# Text block

Scoring the Trustworthiness of ChatBot Responses over Multi-Turn Conversations
Conversational chatbots generate LLM responses based on a running dialogue history with the user. This tutorial demonstrates how to score the trustworthiness of every chatbot response in real-time, such that you can automatically prevent incorrect reponses from being served to the user. Cleanlab works with any chatbot framework (e.g. Claude, Gemini, LlamaIndex), memory mechanism (e.g., message trimming, summary memory), and LLM model.
If you want to apply TLM in multi-turn conversational settings, this is the tutorial for you! If you are using LangChain or OpenAI, we also have additional dedicated tutorials: Trustworthiness scoring for LangChain and Using TLM via the OpenAI API.
Setup
This tutorial requires a TLM API key. Get one here.
# Install the required packages
%pip install -U openai cleanlab-tlm
# Set your API key
import os
os.environ["CLEANLAB_TLM_API_KEY"] = "<YOUR_CLEANLAB_API_KEY>" # Get your free API key from: https://tlm.cleanlab.ai/
# Import libraries
import openai
from cleanlab_tlm import TLM
from cleanlab_tlm.utils.chat import form_prompt_string
from typing import List, Dict
Multi-turn Conversations
Your chatbot system should already include logic to manage conversation history and generate responses. For this tutorial, we standardize the format of chat_history
to be a list of dictionaries, each with "role"
and "content"
keys — identical to OpenAI’s message format.
As such to follow this tutorial, your generate_llm_response
function should take this standardized chat history as input and internally convert it into the format required by your specific LLM provider (e.g., LangChain, Claude, Gemini, etc.). We’ll use OpenAI as the default example, but provide plug-and-play generate_llm_response
implementations for other frameworks so you can easily swap in your own.
# Initialize OpenAI client
client = openai.OpenAI(api_key="<YOUR_OPENAI_API_KEY>")

# Material provided
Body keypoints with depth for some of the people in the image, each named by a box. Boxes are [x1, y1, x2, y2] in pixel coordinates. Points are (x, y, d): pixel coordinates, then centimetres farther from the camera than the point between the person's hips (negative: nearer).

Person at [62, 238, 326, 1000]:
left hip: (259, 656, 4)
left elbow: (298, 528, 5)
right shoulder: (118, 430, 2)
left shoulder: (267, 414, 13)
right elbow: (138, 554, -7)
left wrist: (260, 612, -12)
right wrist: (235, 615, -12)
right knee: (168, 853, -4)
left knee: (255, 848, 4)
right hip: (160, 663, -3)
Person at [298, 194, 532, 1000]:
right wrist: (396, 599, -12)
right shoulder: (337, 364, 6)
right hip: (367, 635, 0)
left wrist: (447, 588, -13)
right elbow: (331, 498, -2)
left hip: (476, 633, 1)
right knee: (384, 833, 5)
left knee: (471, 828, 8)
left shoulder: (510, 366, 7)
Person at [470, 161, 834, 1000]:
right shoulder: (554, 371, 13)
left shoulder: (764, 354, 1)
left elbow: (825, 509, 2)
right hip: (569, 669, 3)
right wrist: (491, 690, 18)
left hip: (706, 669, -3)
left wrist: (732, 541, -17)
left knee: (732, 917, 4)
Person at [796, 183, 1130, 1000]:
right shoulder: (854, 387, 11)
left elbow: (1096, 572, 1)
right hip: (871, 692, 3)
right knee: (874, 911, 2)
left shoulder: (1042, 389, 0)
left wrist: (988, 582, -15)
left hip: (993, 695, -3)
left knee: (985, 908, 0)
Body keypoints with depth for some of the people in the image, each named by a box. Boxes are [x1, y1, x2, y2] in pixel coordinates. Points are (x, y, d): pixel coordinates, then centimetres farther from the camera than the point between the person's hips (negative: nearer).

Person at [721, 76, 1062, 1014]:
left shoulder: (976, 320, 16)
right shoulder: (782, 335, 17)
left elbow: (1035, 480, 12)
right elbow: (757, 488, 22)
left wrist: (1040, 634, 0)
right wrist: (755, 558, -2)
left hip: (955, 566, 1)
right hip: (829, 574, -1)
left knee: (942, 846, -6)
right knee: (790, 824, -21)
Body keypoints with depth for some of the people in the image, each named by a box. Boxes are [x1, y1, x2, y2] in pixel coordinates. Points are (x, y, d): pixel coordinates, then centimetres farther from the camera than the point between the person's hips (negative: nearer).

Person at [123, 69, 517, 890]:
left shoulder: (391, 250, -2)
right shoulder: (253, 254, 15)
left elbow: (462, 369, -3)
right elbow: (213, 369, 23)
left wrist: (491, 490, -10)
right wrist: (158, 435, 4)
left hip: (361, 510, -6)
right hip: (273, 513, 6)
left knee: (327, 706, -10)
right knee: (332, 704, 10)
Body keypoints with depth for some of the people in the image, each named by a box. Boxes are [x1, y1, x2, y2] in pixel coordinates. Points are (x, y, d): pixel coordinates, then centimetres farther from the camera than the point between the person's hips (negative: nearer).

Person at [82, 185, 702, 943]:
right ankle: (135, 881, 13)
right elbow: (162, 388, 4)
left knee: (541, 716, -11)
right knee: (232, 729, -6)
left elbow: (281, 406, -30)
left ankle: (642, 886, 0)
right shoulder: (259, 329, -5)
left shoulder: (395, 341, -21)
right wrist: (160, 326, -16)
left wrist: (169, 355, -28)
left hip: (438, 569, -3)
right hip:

# Work instruction
In the tutorial on scoring chatbot response trustworthiness, which two keys does each dictionary in chat_history have?

# Result of the task
"role" and "content"